Plt. Direktur Utama Jasa Raharja, Dewi Aryani Suzana, dalam sambutannya menyampaikan apresiasi kepada Korlantas Polri atas dukungan terhadap percepatan pelaporan kecelakaan lalu lintas melalui Integrated Road Safety Management System (IRSMS). Sistem ini menjadi fondasi utama bagi percepatan penyaluran santunan kepada masyarakat.
“Berkat kolaborasi dan sinergi yang terjalin, Jasa Raharja dapat mempertahankan kinerja kecepatan santunan yang unggul, terutama pada dua aspek berikut: penyelesaian santunan meninggal dunia mencapai 1 hari 5 jam, dan kepastian jaminan korban luka-luka mencapai 1 hari 19 jam. Ini menunjukkan komitmen kami untuk memberikan perlindungan secara cepat dan tepat saat masyarakat sangat membutuhkan,” ujar Dewi.
Ia menambahkan bahwa sinergi dengan Korlantas Polri menjadi pilar penting dalam penguatan ekosistem pelayanan publik yang terintegrasi. Saat ini, Jasa Raharja telah menghubungkan sistem pelayanannya dengan 508 Polres, 34 Polda, 2.754 rumah sakit di seluruh Indonesia, serta Ditjen Dukcapil untuk verifikasi data ahli waris secara daring. Kolaborasi tersebut juga diperkuat melalui integrasi dengan sektor perbankan guna mempercepat pembayaran santunan secara non-tunai.
Dewi menegaskan bahwa penegakan hukum lalu lintas yang berkeadilan berperan besar dalam menekan angka kecelakaan. Salah satu langkah strategis yang didorong Jasa Raharja adalah pembatasan santunan untuk enam jenis pelanggaran lalu lintas tertentu, seperti melawan arus, tidak memiliki SIM, serta menerobos palang pintu kereta api. Kebijakan ini bersifat edukatif untuk mendorong perubahan perilaku masyarakat.
“Keselamatan tidak lahir dari satu upaya, tetapi dari kolaborasi yang tulus. Bersama, kita bukan hanya membangun sistem yang tertib, tetapi juga menjaga kehidupan,” ujarnya.
Pada kesempatan itu, Dewi juga mengajak seluruh pemangku kepentingan keselamatan transportasi untuk mempersiapkan pelaksanaan Natal dan Tahun Baru (Nataru) mendatang. Ia menekankan pentingnya penyusunan strategi agar seluruh moda transportasi beroperasi sesuai standar sehingga perjalanan masyarakat dapat berlangsung aman, nyaman, dan berkeselamatan.

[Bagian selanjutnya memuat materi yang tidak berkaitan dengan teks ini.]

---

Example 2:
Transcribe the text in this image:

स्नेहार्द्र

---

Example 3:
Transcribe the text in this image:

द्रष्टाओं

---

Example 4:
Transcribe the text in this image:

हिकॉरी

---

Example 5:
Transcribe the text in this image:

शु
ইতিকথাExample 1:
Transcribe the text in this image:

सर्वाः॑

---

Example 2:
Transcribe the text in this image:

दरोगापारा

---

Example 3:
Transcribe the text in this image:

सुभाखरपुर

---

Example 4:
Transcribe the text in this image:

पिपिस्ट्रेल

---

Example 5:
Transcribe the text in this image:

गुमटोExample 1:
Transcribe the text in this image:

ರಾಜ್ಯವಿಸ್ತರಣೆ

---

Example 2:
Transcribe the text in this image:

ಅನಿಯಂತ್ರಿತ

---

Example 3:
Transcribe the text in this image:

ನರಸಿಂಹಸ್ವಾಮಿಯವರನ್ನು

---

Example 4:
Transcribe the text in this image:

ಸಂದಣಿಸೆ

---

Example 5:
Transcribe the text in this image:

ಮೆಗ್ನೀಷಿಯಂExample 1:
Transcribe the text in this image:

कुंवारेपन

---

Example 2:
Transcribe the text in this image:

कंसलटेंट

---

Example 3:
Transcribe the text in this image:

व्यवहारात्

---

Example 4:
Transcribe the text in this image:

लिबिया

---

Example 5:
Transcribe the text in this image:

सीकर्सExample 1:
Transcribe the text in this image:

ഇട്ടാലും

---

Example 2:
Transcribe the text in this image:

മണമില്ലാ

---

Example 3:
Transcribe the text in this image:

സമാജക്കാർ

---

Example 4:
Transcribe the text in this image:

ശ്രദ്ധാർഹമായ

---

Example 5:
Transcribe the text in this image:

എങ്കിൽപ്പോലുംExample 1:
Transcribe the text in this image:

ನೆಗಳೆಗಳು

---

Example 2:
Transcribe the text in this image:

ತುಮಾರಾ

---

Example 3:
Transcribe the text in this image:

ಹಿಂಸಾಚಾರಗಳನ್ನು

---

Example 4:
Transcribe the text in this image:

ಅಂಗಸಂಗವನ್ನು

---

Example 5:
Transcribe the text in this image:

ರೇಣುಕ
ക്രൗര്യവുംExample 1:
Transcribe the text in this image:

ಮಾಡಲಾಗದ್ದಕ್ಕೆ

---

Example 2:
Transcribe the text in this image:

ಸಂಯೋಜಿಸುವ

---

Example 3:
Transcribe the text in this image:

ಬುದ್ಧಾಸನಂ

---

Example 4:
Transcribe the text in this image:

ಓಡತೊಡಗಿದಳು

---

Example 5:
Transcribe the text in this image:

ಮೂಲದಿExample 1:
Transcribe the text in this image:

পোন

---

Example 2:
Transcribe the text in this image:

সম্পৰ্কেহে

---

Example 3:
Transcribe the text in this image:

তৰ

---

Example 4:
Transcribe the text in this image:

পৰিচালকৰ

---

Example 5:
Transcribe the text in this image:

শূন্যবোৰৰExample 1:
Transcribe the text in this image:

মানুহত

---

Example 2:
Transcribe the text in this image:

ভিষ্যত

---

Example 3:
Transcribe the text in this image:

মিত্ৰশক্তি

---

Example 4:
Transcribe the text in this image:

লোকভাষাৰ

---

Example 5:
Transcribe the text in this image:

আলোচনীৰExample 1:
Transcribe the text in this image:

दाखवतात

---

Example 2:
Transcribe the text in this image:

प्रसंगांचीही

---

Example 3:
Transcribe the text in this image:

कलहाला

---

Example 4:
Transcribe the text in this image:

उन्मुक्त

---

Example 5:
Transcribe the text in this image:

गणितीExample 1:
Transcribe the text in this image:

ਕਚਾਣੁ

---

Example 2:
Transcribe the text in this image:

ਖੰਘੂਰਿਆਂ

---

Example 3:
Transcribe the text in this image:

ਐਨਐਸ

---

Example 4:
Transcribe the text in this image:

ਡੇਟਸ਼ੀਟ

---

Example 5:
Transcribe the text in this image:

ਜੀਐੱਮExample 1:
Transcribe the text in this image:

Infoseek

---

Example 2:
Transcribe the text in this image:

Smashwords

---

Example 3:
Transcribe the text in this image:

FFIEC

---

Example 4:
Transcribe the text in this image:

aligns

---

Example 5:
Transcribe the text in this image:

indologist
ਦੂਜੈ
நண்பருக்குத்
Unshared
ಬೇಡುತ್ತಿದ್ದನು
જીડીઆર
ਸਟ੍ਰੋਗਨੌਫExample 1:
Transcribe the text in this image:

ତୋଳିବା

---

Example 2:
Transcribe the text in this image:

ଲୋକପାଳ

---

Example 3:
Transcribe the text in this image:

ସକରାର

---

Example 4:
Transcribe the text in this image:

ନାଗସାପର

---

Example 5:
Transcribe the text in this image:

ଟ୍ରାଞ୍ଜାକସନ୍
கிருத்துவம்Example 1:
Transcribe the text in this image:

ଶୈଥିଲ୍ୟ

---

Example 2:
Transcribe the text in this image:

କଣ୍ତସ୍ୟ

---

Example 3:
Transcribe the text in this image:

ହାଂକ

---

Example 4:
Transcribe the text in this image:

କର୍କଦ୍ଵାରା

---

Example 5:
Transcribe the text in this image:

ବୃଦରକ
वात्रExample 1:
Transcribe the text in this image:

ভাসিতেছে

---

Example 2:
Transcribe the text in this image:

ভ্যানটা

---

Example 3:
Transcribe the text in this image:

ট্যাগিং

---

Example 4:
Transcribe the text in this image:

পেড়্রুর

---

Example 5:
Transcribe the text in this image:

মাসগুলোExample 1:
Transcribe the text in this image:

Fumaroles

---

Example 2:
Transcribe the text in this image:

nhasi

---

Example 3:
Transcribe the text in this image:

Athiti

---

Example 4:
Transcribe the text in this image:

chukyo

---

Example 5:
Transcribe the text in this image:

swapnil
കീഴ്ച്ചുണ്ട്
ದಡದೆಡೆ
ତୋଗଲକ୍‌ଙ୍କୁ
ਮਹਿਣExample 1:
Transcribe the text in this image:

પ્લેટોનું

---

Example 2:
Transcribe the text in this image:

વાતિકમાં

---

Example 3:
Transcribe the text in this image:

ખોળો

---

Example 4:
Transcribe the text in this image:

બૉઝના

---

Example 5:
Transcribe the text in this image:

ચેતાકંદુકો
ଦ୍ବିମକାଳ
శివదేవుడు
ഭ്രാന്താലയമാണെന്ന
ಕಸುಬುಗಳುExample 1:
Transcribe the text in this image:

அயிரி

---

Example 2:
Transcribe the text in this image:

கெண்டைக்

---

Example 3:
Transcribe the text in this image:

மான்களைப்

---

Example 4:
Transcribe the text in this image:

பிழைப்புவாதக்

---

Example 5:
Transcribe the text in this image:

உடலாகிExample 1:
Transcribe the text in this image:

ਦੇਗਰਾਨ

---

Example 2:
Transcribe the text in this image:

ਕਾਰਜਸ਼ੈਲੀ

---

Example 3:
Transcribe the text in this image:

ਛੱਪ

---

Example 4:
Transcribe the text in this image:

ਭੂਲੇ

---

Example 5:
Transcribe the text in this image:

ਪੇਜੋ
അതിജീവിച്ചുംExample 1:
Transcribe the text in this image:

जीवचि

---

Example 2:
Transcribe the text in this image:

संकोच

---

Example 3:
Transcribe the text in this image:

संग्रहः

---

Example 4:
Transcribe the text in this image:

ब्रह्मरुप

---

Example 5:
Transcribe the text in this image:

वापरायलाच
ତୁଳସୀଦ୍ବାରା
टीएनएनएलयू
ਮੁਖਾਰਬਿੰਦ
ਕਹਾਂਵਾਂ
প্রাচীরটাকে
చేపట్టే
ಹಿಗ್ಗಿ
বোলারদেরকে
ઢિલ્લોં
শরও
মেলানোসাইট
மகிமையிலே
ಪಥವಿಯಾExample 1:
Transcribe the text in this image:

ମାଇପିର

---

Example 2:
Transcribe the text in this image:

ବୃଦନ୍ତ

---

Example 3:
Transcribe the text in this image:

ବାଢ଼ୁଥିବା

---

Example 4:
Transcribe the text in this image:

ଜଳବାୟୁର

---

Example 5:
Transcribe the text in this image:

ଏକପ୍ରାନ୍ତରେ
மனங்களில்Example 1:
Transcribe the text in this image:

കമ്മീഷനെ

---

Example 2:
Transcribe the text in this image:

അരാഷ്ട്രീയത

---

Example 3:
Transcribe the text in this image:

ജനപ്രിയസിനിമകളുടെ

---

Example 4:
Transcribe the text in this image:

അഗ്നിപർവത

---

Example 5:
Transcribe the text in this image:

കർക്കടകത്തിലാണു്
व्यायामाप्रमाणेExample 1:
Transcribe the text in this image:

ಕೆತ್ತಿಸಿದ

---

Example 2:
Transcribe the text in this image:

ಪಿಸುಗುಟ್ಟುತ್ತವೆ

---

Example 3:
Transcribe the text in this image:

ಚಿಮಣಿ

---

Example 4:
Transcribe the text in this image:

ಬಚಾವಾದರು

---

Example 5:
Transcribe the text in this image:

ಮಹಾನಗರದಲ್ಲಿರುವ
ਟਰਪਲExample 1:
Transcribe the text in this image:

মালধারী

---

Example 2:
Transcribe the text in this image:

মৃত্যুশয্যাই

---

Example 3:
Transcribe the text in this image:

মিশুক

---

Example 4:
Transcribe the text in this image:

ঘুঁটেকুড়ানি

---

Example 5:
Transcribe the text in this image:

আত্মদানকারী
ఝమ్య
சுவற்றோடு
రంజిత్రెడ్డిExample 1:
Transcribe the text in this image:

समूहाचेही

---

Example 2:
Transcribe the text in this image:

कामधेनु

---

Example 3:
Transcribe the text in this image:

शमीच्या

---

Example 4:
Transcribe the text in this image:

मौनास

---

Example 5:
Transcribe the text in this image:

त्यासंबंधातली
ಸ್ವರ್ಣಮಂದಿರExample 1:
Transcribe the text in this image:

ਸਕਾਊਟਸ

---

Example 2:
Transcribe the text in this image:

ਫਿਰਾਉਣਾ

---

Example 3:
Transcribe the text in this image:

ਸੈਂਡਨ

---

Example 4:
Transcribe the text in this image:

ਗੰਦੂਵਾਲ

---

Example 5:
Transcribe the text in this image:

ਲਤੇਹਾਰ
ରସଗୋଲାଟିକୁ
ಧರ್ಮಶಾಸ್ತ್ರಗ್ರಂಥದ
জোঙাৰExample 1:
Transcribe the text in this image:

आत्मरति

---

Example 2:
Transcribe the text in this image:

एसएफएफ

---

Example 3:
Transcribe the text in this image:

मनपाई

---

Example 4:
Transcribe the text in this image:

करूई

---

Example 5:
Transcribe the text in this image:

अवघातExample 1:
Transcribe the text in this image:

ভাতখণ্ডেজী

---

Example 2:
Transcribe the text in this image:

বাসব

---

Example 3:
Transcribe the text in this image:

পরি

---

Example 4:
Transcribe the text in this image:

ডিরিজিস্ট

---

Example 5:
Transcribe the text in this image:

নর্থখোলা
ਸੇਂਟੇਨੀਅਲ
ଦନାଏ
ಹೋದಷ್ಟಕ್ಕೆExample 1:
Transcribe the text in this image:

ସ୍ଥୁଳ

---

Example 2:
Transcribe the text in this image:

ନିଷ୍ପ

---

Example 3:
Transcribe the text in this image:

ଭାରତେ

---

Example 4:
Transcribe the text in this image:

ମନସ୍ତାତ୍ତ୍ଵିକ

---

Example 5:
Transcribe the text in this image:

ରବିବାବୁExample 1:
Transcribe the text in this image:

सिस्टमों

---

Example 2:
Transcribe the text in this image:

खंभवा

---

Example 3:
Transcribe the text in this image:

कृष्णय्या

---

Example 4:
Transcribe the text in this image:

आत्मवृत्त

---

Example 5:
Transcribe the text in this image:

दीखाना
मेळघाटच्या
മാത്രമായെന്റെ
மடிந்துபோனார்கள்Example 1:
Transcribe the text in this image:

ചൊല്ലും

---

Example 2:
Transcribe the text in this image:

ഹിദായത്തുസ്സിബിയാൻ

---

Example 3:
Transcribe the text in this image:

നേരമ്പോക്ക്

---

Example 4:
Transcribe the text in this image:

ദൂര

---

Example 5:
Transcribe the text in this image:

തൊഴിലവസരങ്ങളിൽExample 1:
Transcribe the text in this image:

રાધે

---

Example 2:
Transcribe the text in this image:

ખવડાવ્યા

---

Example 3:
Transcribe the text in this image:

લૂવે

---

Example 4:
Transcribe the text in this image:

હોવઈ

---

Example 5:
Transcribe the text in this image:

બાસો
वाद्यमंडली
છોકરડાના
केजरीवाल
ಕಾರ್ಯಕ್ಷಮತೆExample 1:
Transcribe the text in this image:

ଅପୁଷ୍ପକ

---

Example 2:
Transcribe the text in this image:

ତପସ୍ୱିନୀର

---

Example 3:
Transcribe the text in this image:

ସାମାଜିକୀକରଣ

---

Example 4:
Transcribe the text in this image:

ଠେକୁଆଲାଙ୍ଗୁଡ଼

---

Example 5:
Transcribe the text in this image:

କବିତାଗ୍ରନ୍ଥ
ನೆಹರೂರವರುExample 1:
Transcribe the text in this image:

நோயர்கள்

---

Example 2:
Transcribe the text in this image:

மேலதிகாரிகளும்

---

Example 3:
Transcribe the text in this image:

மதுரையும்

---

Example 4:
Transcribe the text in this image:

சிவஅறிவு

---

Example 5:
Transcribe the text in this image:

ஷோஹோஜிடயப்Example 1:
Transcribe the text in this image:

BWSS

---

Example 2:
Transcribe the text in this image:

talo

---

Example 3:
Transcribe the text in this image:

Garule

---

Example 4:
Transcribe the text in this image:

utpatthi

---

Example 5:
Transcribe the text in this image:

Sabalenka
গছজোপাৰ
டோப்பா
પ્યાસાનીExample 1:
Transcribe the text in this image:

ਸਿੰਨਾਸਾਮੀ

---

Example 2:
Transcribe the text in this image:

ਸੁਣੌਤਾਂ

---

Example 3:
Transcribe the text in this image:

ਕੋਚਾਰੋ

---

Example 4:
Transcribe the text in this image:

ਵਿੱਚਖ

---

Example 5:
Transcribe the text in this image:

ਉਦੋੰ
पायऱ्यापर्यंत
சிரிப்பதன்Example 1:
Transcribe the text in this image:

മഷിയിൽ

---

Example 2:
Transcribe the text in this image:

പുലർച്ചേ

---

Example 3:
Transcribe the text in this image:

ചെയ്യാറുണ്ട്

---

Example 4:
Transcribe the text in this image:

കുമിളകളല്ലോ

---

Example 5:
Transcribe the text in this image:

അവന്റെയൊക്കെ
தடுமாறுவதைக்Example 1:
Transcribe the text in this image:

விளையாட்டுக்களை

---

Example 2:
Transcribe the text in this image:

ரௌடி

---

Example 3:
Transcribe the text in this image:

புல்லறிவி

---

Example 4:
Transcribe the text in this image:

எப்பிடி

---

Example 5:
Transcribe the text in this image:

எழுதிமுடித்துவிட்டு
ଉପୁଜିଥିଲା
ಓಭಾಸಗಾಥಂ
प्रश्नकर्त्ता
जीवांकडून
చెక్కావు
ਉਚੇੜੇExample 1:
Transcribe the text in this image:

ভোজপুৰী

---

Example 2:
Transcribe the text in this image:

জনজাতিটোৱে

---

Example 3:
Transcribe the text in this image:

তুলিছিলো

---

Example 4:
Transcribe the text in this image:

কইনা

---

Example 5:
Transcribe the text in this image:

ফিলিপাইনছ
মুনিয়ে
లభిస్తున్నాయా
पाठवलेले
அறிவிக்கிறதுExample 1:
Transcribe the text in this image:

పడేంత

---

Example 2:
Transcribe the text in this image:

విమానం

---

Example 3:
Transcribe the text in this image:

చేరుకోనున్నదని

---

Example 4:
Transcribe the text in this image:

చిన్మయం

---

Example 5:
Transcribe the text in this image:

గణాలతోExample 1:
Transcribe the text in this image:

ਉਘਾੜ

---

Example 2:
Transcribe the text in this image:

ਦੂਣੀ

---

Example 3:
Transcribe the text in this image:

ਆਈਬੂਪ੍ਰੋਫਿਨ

Melalui momentum Rakernis Ditgakkum 2025, Jasa Raharja menegaskan komitmennya untuk terus memperkuat sinergi dengan Korlantas Polri dalam mendukung penegakan hukum yang presisi, berintegritas, dan memberikan perlindungan sosial yang inklusif bagi masyarakat. Sinergi ini diharapkan menjadi bagian dari upaya kolektif menuju Indonesia Emas yang selamat, tertib, dan sejahtera.